StraTA: Incentivizing Agentic Reinforcement Learning with Strategic Trajectory Abstraction
2026-05-07 • Computation and Language
Computation and LanguageArtificial Intelligence
AI summaryⓘ
The authors developed a method called Strategic Trajectory Abstraction (StraTA) to help AI agents plan better over long tasks by using an overall strategy instead of just reacting step-by-step. StraTA picks a simple plan at the start and then chooses actions based on that plan, training both strategy creation and action steps together. Their tests on different environments showed StraTA learns faster and performs better than existing methods, achieving high success rates. This suggests that adding a strategy level helps AI make more effective long-term decisions.

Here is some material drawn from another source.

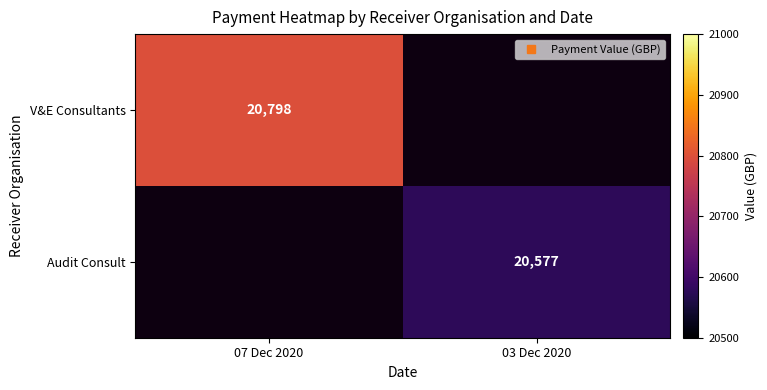

Count the number of data series in this chart.

2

Large Language ModelsReinforcement LearningTrajectoryHierarchical RLStrategy AbstractionSample EfficiencyCredit AssignmentExplorationGRPO RolloutAgentic Decision Making
Authors
Xiangyuan Xue, Yifan Zhou, Zidong Wang, Shengji Tang, Philip Torr, Wanli Ouyang, Lei Bai, Zhenfei Yin
Abstract
Large language models (LLMs) are increasingly used as interactive agents, but optimizing them for long-horizon decision making remains difficult because current methods are largely purely reactive, which weakens both exploration and credit assignment over extended trajectories. In this work, we present Strategic Trajectory Abstraction (StraTA), a simple framework that introduces an explicit trajectory-level strategy into agentic reinforcement learning (RL). StraTA samples a compact strategy from the initial task state, conditions subsequent actions on that strategy, and trains strategy generation and action execution jointly with a hierarchical GRPO-style rollout design, further enhanced by diverse strategy rollout and critical self-judgment. Experiments on ALFWorld, WebShop, and SciWorld show that StraTA consistently improves both sample efficiency and final performance over strong baselines. StraTA reaches success rates of 93.1% on ALFWorld and 84.2% on WebShop. On SciWorld, StraTA attains a 63.5% overall score, outperforming frontier closed-source models.